Re: Friday joke thread
Posted: Fri Jun 29, 2012 11:26 am
by LeftfootlegendGooner
The lead actor in the local pantomime, Aladdin, was sexually abused from behind on stage last night.
To be fair the audience did try to warn him!!!
Re: Friday joke thread
Posted: Fri Jun 29, 2012 11:49 am
by LeftfootlegendGooner
I went for a job interview recently and was asked what i think my greatest weaknesses are.
I replied "well i often have trouble with reality; you know? Being able to tell whats real and what is a surreal idealistic formed in my head".
"Very interesting" replied the interviewer, "what about your strengths?"
"I'm Batman"
Re: Friday joke thread
Posted: Fri Jun 29, 2012 11:53 am
by LeftfootlegendGooner
When I divorced the wife, she said I'd have to fight her for custody of the kids.
I knocked her out with my first punch!!!
Re: Friday joke thread
Posted: Fri Jun 29, 2012 11:59 am
by I Hate Hleb
Re: Friday joke thread
Posted: Fri Jun 29, 2012 12:03 pm
by flash gunner
LeftfootlegendGooner wrote:Just walked out of my job at the helium balloon factory.
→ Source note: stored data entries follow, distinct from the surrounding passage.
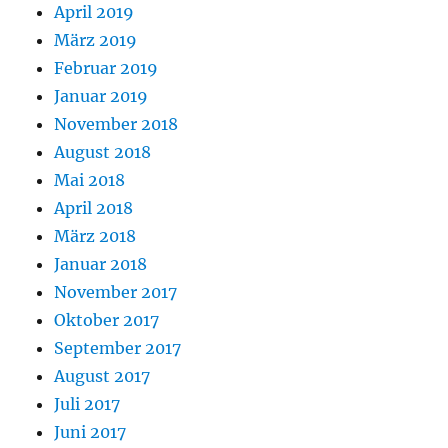
April 2019
März 2019
Februar 2019
Januar 2019
November 2018
August 2018
Mai 2018
April 2018
März 2018
Januar 2018
November 2017
Oktober 2017
September 2017
August 2017
Juli 2017
Juni 2017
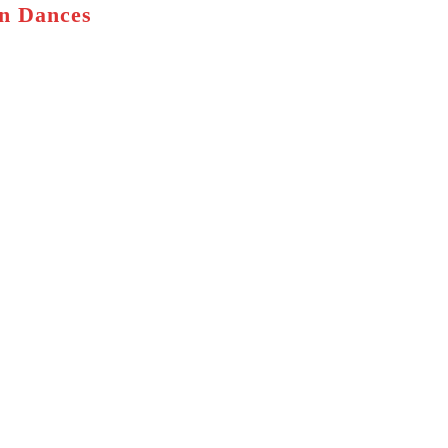
an Dances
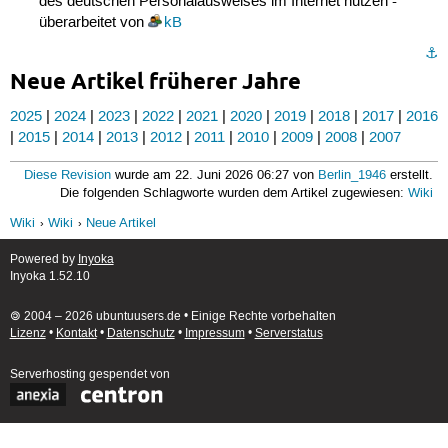
des deutschen Personalausweises im Internet nutzen -
überarbeitet von
kB
⚓︎
Neue Artikel früherer Jahre
2025
|
2024
|
2023
|
2022
|
2021
|
2020
|
2019
|
2018
|
2017
|
2016
|
2015
|
2014
|
2013
|
2012
|
2011
|
2010
|
2009
|
2008
|
2007
Diese Revision
wurde am 22. Juni 2026 06:27 von
Berlin_1946
erstellt.
Die folgenden Schlagworte wurden dem Artikel zugewiesen:
Wiki
Wiki
Wiki
Neue Artikel
Powered by
Inyoka
Inyoka 1.52.10
🄯 2004 – 2026 ubuntuusers.de • Einige Rechte vorbehalten
Lizenz
•
Kontakt
•
Datenschutz
•
Impressum
•
Serverstatus
Serverhosting
gespendet von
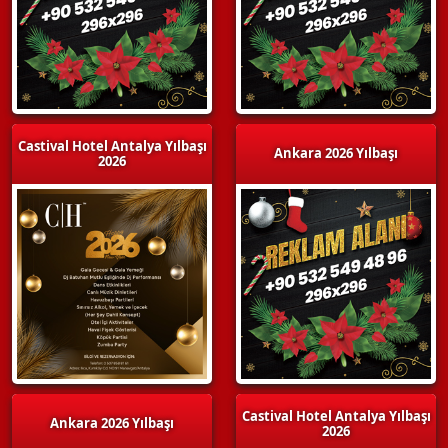
Castival Hotel Antalya Yılbaşı
Ankara 2026 Yılbaşı
2026
Castival Hotel Antalya Yılbaşı
Ankara 2026 Yılbaşı
2026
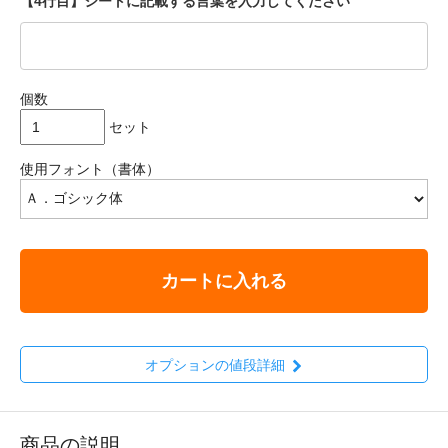
【4行目】シートに記載する言葉を入力してください
個数
セット
使用フォント（書体）
カートに入れる
オプションの値段詳細
商品の説明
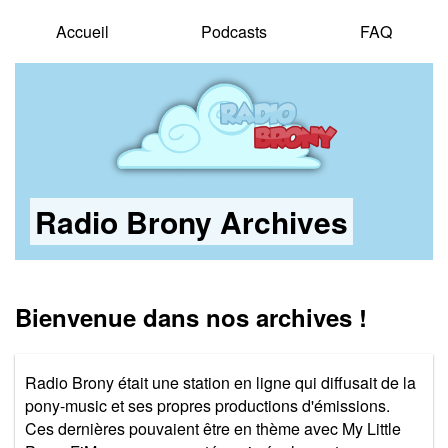
Accueil
Podcasts
FAQ
Radio Brony Archives
Bienvenue dans nos archives !
Radio Brony était une station en ligne qui diffusait de la
pony-music et ses propres productions d'émissions.
Ces dernières pouvaient être en thème avec My Little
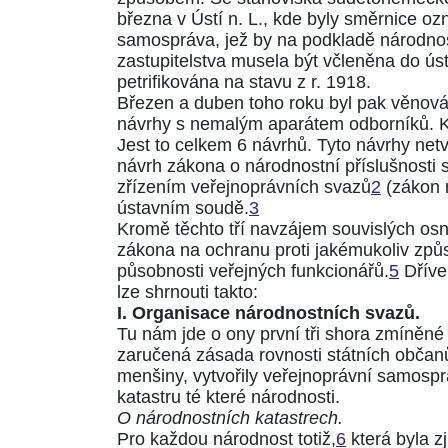
března v Ústí n. L., kde byly směrnice 
samospráva, jež by na podkladě národnost
zastupitelstva musela být včleněna do ús
petrifikována na stavu z r. 1918.
Březen a duben toho roku byl pak věnován
návrhy s nemalým aparátem odborníků. K
Jest to celkem 6 návrhů. Tyto návrhy netv
návrh zákona o národnostní příslušnosti 
zřízením veřejnoprávních svazů
2
(zákon 
ústavním soudě.
3
Kromě těchto tří navzájem souvislých os
zákona na ochranu proti jakémukoliv zp
působnosti veřejných funkcionářů.
5
Dříve 
lze shrnouti takto:
I. Organisace národnostních svazů.
Tu nám jde o ony první tři shora zmíněné
zaručená zásada rovnosti státních občan
menšiny, vytvořily veřejnoprávní samosprá
katastru té které národnosti.
O národnostních katastrech.
Pro každou národnost totiž,
6
která byla z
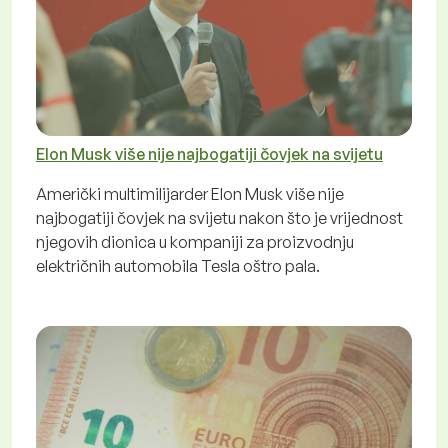
Elon Musk više nije najbogatiji čovjek na svijetu
Američki multimilijarder Elon Musk više nije
najbogatiji čovjek na svijetu nakon što je vrijednost
njegovih dionica u kompaniji za proizvodnju
električnih automobila Tesla oštro pala.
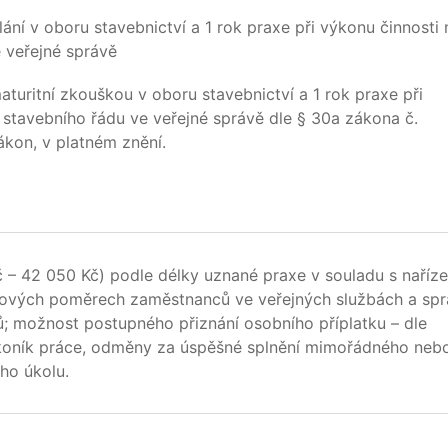
ní v oboru stavebnictví a 1 rok praxe při výkonu činnosti 
 veřejné správě
aturitní zkouškou v oboru stavebnictví a 1 rok praxe při
 stavebního řádu ve veřejné správě dle § 30a zákona č.
ákon, v platném znění.
Kč – 42 050 Kč) podle délky uznané praxe v souladu s naříz
atových poměrech zaměstnanců ve veřejných službách a spr
ů; možnost postupného přiznání osobního příplatku – dle
koník práce, odměny za úspěšné splnění mimořádného neb
ho úkolu.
There's just no way i'm being spoken to like that!

Re: Friday joke thread
Posted: Fri Jun 29, 2012 12:18 pm
by Rosie_titters
LFG are you Tim Vine in disguise

Re: Friday joke thread
Posted: Fri Jun 29, 2012 12:18 pm
by LeftfootlegendGooner
I met my new girlfriends parents for the first time last night and her Dad pulled me to one side and said if I hurt her I will have him to answer to.
I reassured him though when I said I had a tiny cock and she had a bum hole like a well worn welly.
Re: Friday joke thread
Posted: Fri Jun 29, 2012 12:22 pm
by LeftfootlegendGooner
Rosie_titters wrote:LFG are you Tim Vine in disguise


no but he is very funny, well to me he is

Re: Friday joke thread
Posted: Fri Jun 29, 2012 12:23 pm
by I Hate Hleb
Re: Friday joke thread
Posted: Fri Jun 29, 2012 12:26 pm
by LeftfootlegendGooner
No comment

Re: Friday joke thread
Posted: Fri Jun 29, 2012 12:27 pm
by LeftfootlegendGooner
When I heard Stephen Hawking had hit 70 I thought jeez, that wheelchair can really fly!!!